Frequently Asked Questions

Does this mean breathwork is “better” than meditation?
Not necessarily. Both help. Breathwork may give quicker results, but mindfulness has well-established long-term benefits.
How soon will I notice results?
In this study, participants felt improvements immediately after a 5-minute session.
Is 5 minutes really enough?
Yes. The study used 5 minutes daily and found measurable benefits over a month.

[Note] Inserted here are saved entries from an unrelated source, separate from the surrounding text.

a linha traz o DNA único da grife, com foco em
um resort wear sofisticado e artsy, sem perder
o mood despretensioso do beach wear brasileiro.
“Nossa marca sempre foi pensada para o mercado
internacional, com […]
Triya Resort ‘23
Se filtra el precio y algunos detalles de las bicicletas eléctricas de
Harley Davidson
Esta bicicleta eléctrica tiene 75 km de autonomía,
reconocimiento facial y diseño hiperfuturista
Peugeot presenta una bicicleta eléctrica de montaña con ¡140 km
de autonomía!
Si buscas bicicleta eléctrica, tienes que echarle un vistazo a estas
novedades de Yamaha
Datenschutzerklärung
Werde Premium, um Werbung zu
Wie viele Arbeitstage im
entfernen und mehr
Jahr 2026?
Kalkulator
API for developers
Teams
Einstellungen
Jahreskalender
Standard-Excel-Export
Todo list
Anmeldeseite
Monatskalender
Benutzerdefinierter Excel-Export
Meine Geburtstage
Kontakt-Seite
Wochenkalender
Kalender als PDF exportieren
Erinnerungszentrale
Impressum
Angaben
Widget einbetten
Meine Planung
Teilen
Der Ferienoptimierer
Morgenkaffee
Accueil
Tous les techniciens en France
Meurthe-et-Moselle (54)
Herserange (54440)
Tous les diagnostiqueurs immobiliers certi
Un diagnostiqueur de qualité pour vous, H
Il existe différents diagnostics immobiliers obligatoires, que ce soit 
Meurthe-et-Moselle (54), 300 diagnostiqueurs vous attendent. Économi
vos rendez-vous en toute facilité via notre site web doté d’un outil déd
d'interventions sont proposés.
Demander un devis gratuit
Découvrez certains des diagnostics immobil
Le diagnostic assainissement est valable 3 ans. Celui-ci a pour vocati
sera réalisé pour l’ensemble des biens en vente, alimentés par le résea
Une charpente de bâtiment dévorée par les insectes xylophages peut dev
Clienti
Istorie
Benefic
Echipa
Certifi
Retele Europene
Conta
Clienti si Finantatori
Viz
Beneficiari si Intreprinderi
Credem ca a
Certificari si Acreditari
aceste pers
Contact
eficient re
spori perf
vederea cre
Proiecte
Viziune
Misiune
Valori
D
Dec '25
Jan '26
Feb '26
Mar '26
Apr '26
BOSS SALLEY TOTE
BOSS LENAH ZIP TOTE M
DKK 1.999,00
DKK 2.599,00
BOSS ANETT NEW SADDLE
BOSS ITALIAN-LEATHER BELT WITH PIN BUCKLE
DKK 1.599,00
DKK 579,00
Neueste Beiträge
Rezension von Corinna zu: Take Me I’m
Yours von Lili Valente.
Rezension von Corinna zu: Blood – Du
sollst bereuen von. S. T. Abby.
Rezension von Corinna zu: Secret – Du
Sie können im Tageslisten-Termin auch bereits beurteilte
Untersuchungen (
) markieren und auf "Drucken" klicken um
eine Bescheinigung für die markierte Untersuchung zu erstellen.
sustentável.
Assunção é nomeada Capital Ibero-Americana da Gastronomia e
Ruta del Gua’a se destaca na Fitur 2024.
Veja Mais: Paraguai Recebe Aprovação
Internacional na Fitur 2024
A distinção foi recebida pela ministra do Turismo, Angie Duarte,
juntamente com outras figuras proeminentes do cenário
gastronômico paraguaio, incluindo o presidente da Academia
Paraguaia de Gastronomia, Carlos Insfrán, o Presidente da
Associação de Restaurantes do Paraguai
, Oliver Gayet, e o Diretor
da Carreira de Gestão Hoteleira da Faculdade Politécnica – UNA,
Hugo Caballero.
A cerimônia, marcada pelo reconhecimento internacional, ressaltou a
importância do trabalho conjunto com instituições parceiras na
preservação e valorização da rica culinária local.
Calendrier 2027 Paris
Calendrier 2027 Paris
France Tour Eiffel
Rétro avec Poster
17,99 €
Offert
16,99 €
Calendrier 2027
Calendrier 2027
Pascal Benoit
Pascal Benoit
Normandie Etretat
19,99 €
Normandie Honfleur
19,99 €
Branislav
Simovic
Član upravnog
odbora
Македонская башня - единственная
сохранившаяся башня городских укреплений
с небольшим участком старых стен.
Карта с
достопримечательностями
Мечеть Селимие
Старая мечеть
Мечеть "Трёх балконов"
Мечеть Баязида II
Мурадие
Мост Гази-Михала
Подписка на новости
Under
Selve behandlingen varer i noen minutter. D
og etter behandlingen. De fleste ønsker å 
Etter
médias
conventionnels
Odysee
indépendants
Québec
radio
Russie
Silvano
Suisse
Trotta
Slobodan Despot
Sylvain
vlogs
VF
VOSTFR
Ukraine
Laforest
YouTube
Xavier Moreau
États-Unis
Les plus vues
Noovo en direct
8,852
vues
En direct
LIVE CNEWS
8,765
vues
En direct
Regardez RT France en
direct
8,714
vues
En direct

Which style is best to start with?
*Cyclic sighing* showed the strongest effects on mood and respiratory rate. Start there.
Do I need training?
No. Instructions were delivered via short videos, and 96% of participants found them easy to follow.
Will this improve sleep?
Not in this study—no differences were seen in sleep quality between groups.
Do I need a wearable?
No. Wearables measured physiology in the study, but the mood benefits came from the breathing itself.
Will this fix anxiety long-term?
It reduced state anxiety within sessions; longer-term effects weren’t tested here.